I looked into the 2010 report your Feminist Majority Foundation did and found reason for concern.
First of all, the basic math does not add up. They list 357 respondants to their violence and harassment survey. They claim that 23.5% of the respondants reported "severe violence," which woud be 84 out of 357 respondants. Severe Violence they defined as one of 11 possible things, and they listed the percent of respondants who claimed to be victims of an act of each type of "Severe Violence." The basic incongruency is this: there is no possible way that the numbers they list can equal up to 23.5% of the 2010 respondants they say claim to be victim of a severe violent act. If you do that math and even generously assume that all categories are mutually exclusive (each responding facility only was listed in one category [the report explicitly states this is not the case]), the maximum total number of facilities which could have reported an act of severe violence is only roughly 14.5% of respondants (or 72 clinics). It is worse, however, as the report mentions that there was a concentration of violence in a small number of clinics (so one clinic could have acts listed from 2+ categories). This means that several clinics are counted more than once in the aggragate sum of percentages (14.5% or 72 clinics). So, the actual number of clinics that have been the target of "severe violence" as defined in the study is likely a good deal less than even the 14.5% aggragate. There is literally no possible way, given the statistics they provide, that 84 clinics (or 23.5% of responding clinics) could have reported to be the target of an act of "severe violence."

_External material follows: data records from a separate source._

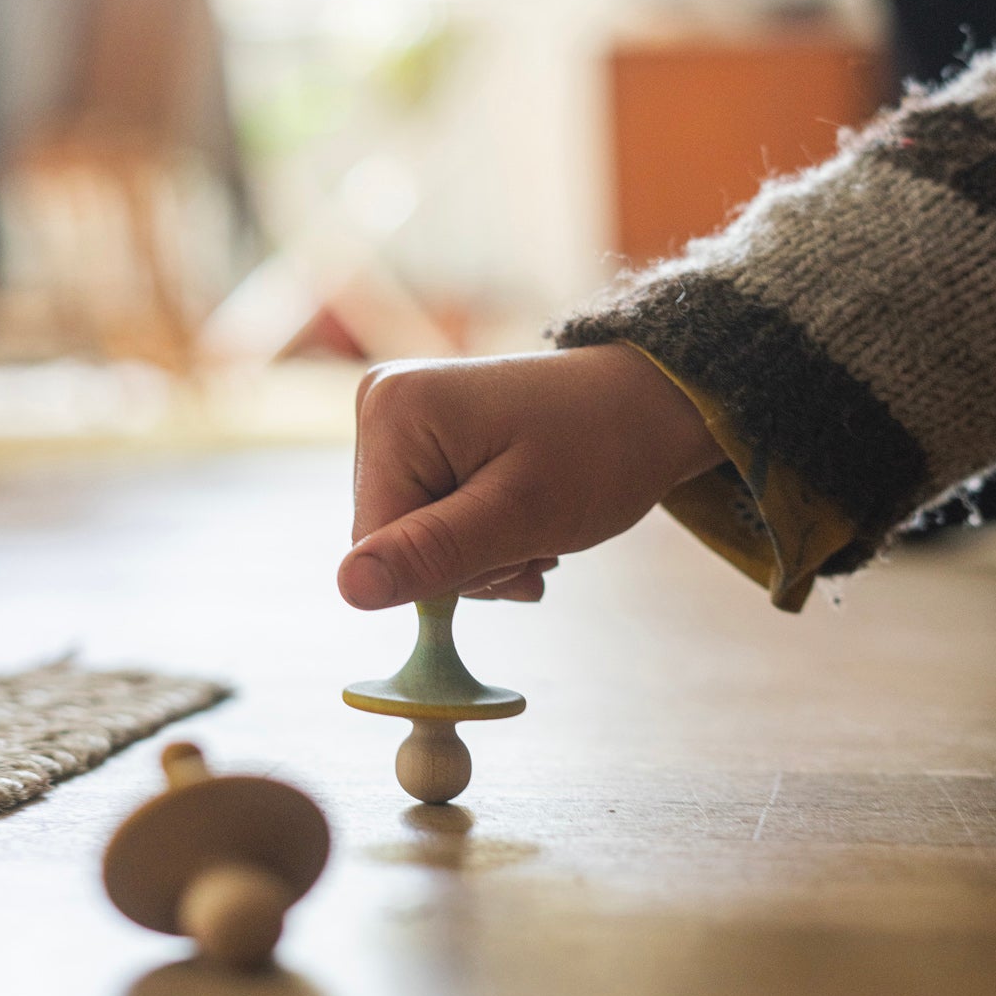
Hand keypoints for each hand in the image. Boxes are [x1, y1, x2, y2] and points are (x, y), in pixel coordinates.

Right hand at [337, 344, 723, 608]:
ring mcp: (398, 422)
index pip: (376, 545)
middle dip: (465, 564)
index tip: (516, 548)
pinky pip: (425, 523)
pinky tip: (522, 520)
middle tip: (534, 542)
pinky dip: (478, 540)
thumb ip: (432, 554)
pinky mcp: (418, 441)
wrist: (648, 407)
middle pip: (389, 542)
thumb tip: (347, 590)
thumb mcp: (521, 516)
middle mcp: (380, 405)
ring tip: (536, 527)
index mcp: (393, 412)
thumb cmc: (600, 451)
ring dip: (479, 557)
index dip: (445, 570)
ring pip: (410, 542)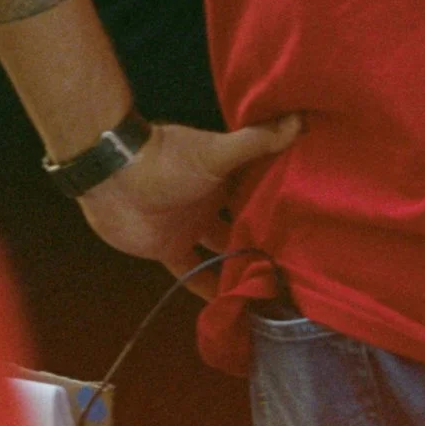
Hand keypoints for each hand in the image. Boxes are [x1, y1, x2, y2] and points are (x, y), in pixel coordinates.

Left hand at [75, 114, 301, 277]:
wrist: (113, 176)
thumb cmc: (167, 160)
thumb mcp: (217, 152)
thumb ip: (256, 141)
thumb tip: (300, 120)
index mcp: (226, 177)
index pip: (260, 192)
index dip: (282, 205)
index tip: (311, 223)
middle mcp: (212, 203)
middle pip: (244, 224)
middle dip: (265, 240)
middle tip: (299, 266)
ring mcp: (191, 227)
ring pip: (222, 251)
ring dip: (240, 266)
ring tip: (271, 290)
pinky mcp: (170, 249)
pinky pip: (192, 273)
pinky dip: (207, 288)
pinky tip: (228, 305)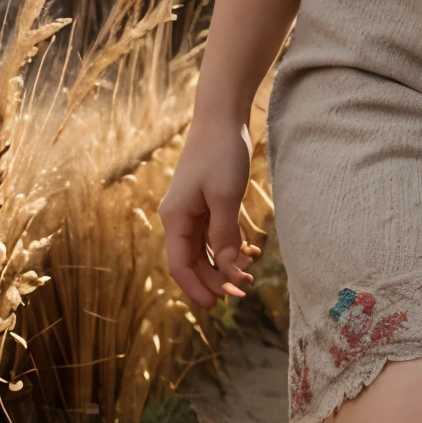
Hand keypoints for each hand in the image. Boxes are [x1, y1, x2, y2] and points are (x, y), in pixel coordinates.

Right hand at [159, 114, 260, 310]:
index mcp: (175, 218)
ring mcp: (192, 210)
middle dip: (214, 280)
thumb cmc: (221, 153)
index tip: (217, 306)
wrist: (221, 117)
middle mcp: (179, 217)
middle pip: (192, 261)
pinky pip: (212, 234)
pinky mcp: (206, 202)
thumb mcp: (224, 196)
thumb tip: (226, 269)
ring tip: (246, 278)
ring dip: (221, 266)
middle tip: (242, 293)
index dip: (197, 288)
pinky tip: (244, 255)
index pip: (180, 266)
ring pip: (203, 250)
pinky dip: (225, 248)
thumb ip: (223, 235)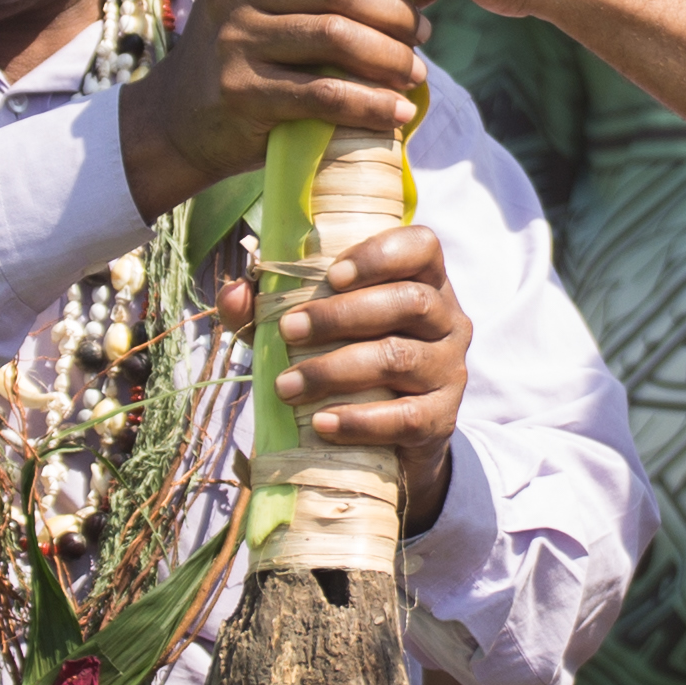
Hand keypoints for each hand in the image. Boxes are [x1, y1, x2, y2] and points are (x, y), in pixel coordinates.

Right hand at [116, 0, 439, 212]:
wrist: (178, 122)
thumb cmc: (243, 56)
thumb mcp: (258, 0)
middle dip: (392, 9)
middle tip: (425, 32)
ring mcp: (234, 40)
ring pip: (334, 36)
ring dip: (391, 57)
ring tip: (418, 73)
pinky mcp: (242, 91)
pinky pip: (324, 93)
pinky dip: (372, 104)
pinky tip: (399, 112)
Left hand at [216, 218, 474, 532]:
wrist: (395, 439)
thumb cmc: (352, 362)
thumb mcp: (315, 328)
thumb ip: (272, 306)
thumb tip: (234, 293)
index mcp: (424, 281)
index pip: (422, 245)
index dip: (380, 254)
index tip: (332, 275)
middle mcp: (448, 319)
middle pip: (409, 300)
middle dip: (341, 315)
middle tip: (289, 330)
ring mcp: (450, 369)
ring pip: (400, 357)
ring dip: (336, 370)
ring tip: (287, 386)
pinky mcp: (442, 419)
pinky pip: (406, 417)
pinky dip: (359, 421)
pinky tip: (322, 424)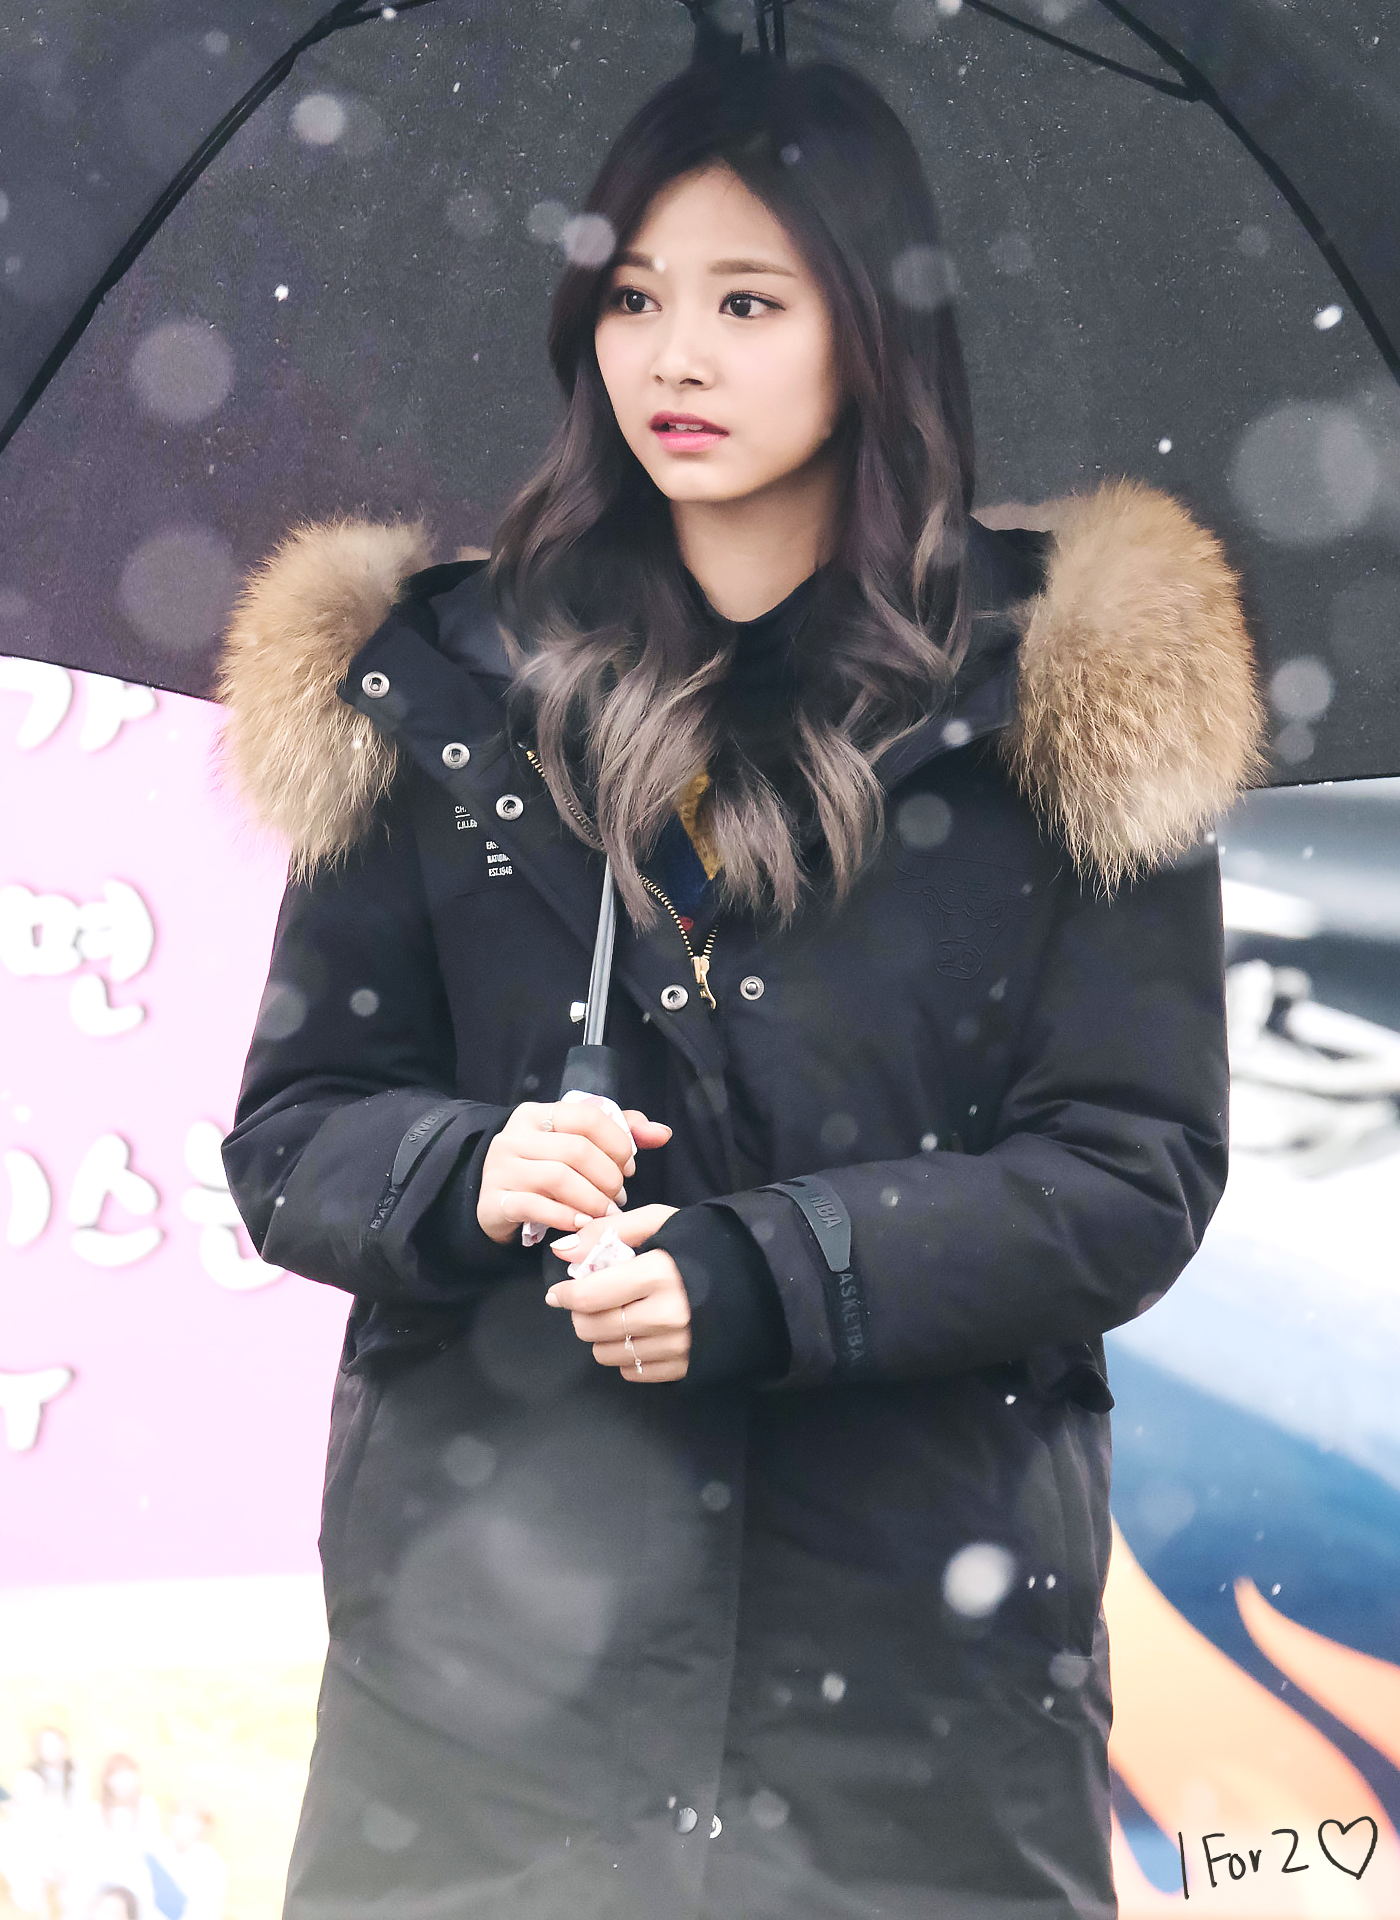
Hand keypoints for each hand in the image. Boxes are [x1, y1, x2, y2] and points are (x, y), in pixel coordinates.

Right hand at [476, 1104, 671, 1245]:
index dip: (617, 1143)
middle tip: (619, 1195)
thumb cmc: (544, 1168)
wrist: (493, 1200)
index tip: (629, 1166)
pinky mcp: (495, 1201)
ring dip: (592, 1200)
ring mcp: (502, 1168)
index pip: (588, 1117)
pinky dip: (566, 1217)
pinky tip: (581, 1224)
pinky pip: (537, 1207)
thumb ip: (621, 1133)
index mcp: (537, 1114)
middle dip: (608, 1177)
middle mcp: (514, 1136)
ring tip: (605, 1212)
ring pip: (559, 1178)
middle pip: (577, 1150)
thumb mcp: (576, 1144)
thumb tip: (663, 1133)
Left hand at [545, 1205, 688, 1380]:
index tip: (560, 1292)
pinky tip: (641, 1334)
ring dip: (603, 1336)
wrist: (759, 1281)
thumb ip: (608, 1232)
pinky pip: (631, 1372)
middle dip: (583, 1313)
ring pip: (606, 1354)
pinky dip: (627, 1355)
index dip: (566, 1294)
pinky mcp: (684, 1368)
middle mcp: (667, 1315)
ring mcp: (677, 1346)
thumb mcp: (660, 1221)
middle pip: (592, 1328)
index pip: (590, 1295)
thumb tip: (562, 1250)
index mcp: (659, 1273)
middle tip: (593, 1300)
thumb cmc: (703, 1245)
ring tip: (621, 1315)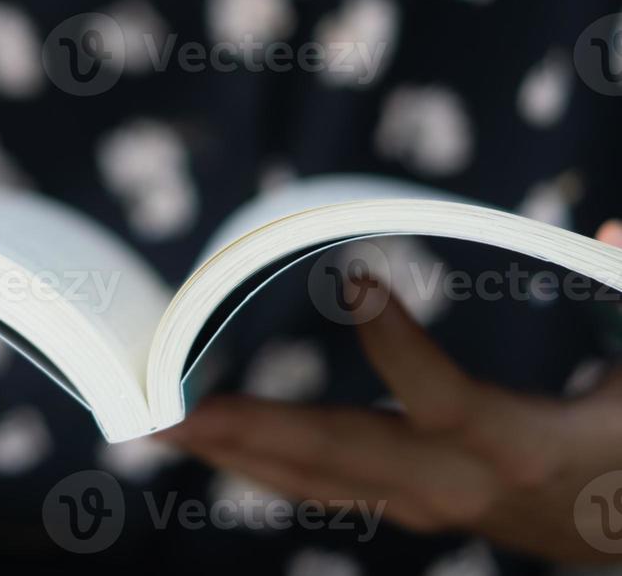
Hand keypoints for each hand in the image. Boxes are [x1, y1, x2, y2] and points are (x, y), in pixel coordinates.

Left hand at [164, 222, 621, 563]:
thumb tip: (618, 225)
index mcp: (517, 442)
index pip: (439, 393)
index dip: (396, 344)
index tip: (355, 280)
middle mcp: (456, 482)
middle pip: (340, 452)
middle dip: (248, 430)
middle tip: (166, 411)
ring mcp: (424, 503)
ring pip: (313, 480)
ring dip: (231, 451)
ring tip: (157, 426)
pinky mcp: (406, 507)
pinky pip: (319, 488)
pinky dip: (256, 464)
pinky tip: (205, 442)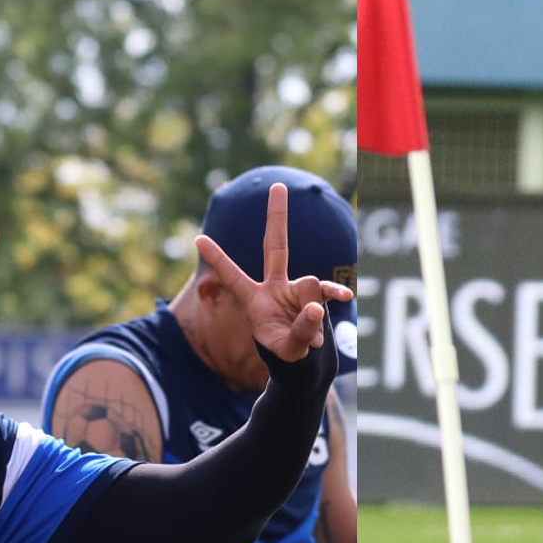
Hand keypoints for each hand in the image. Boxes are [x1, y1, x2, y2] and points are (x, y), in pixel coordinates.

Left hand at [194, 183, 354, 361]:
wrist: (301, 357)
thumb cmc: (284, 351)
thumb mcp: (286, 349)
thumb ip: (299, 331)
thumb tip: (316, 307)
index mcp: (254, 300)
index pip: (233, 276)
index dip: (218, 259)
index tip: (197, 238)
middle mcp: (274, 288)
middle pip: (275, 246)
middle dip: (277, 217)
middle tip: (277, 186)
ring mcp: (296, 289)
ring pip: (309, 287)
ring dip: (311, 317)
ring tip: (310, 340)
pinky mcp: (315, 294)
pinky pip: (328, 289)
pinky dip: (336, 292)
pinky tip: (344, 297)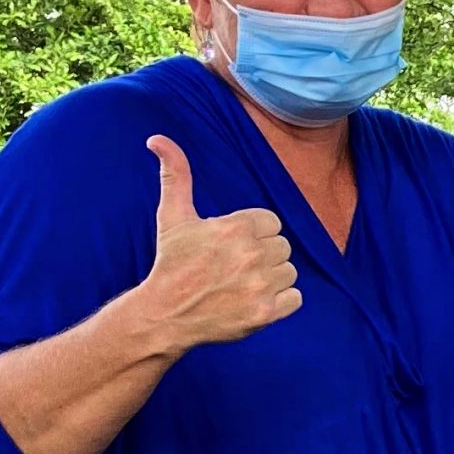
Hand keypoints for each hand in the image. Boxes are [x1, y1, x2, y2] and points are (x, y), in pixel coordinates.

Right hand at [137, 136, 299, 350]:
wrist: (165, 314)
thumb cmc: (171, 262)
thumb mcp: (173, 216)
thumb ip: (175, 175)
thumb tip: (158, 139)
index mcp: (236, 228)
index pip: (271, 223)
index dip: (253, 233)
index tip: (231, 245)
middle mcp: (252, 255)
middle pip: (282, 247)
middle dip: (262, 254)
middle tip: (234, 265)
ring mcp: (260, 285)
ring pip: (290, 272)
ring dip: (272, 277)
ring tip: (242, 282)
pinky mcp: (266, 313)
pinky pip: (296, 298)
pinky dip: (280, 301)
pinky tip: (254, 299)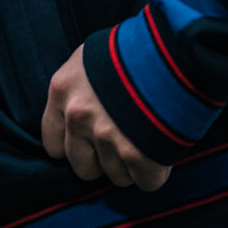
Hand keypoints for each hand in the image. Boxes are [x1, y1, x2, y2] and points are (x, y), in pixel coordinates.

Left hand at [41, 44, 171, 191]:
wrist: (175, 46)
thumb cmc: (135, 46)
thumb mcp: (92, 58)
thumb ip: (80, 89)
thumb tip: (82, 115)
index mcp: (62, 90)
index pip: (53, 144)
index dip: (76, 146)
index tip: (91, 141)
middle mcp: (78, 116)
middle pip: (82, 167)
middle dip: (103, 160)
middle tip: (123, 140)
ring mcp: (106, 136)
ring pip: (116, 176)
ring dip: (132, 164)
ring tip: (146, 136)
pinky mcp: (137, 154)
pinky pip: (145, 182)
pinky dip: (156, 171)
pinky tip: (162, 147)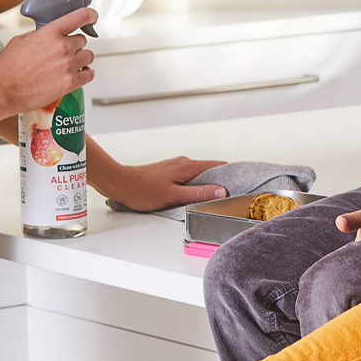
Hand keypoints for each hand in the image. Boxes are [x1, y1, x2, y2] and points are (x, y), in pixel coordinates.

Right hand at [0, 7, 95, 114]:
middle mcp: (63, 46)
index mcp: (50, 32)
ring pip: (88, 56)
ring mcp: (68, 65)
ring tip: (71, 65)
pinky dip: (86, 74)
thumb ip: (39, 34)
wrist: (3, 90)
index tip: (92, 17)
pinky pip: (89, 74)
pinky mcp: (71, 82)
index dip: (90, 15)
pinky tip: (80, 75)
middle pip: (82, 41)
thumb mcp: (20, 40)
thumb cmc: (8, 67)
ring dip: (81, 59)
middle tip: (64, 53)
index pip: (80, 16)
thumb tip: (48, 35)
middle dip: (75, 45)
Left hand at [93, 156, 228, 211]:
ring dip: (208, 183)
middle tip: (230, 195)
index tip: (240, 184)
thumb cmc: (142, 190)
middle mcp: (184, 163)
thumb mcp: (174, 196)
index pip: (218, 166)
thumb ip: (198, 193)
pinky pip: (189, 176)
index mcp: (188, 166)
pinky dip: (196, 184)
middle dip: (221, 180)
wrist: (120, 183)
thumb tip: (221, 191)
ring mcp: (176, 166)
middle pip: (210, 169)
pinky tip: (195, 195)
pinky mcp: (169, 172)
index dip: (231, 175)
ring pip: (199, 173)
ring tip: (214, 197)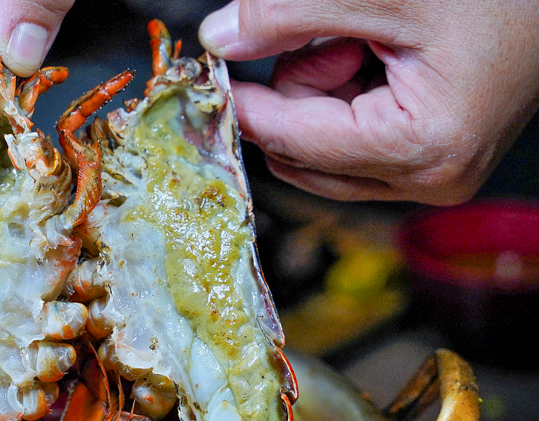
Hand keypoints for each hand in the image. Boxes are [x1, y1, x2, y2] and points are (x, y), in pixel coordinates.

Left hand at [199, 0, 538, 204]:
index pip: (298, 142)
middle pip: (305, 153)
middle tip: (338, 35)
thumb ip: (290, 16)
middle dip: (301, 91)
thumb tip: (222, 38)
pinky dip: (345, 90)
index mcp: (426, 148)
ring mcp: (432, 173)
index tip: (215, 77)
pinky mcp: (430, 159)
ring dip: (324, 87)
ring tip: (371, 38)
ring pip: (323, 147)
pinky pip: (352, 137)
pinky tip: (379, 51)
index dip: (247, 107)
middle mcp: (431, 177)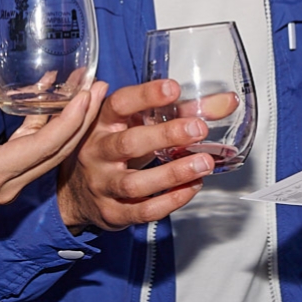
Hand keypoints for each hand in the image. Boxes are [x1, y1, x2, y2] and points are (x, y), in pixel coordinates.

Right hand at [0, 35, 103, 228]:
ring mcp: (6, 187)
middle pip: (57, 154)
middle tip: (99, 89)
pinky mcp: (1, 183)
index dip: (71, 120)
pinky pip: (32, 158)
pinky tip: (48, 106)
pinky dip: (43, 133)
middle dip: (81, 121)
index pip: (46, 146)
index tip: (88, 94)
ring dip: (67, 127)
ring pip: (48, 157)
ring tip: (84, 95)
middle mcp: (8, 186)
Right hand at [56, 78, 219, 231]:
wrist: (75, 194)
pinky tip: (192, 187)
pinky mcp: (112, 212)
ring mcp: (102, 184)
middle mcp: (97, 152)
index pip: (120, 104)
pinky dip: (170, 201)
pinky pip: (142, 211)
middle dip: (165, 136)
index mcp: (101, 122)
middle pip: (128, 143)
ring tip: (204, 164)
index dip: (145, 95)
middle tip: (198, 129)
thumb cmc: (113, 148)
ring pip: (135, 183)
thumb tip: (227, 101)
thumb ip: (179, 111)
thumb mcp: (134, 124)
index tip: (173, 89)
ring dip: (172, 173)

On an ethical level, the representation of the data in the initial page you present is trash. The graph's title says it represents the "Percentage of Clinics Experiencing Severe Violence." That is extremely misleading. It is actually the percentage of responding clinics that reported experiencing severe violence. Roughly 40% (238) of the clinics did not respond to the 2010 survey. While one might think it safe to generalize the percent found by responders to the nonresponding clinics, it could easily be the case that the reason so many clinics did not respond was because they were not the target of any violent attacks (we call this a "selection effect"). This alternative explanation is supported by the evidence in the most recent report that the number of clinics reporting that they are not the target of any violence is increasing rapidly. If you run the numbers considering the non-respondants, only about 12% of all clinics could have responded that they were the target of an act of "severe violence." However, taking into consideration the summation issue addressed in the previous paragraph, the actual percent of clinics who reported they were the target of severe violence is lower than that. This indicates that the title of the graph would lead people to believe that the actual percent of clinics reporting at least one act of severe violence is over twice what the actual percent probably is.
Combining the shady number crunching with the misrepresentation of those numbers leads me to believe that the people conducting and reporting this study are scientifically incompetent at best, or ethically bankrupt and agenda driven at worst. Considering that these are probably professionals putting the study togather, I think the more likely explanation is the latter.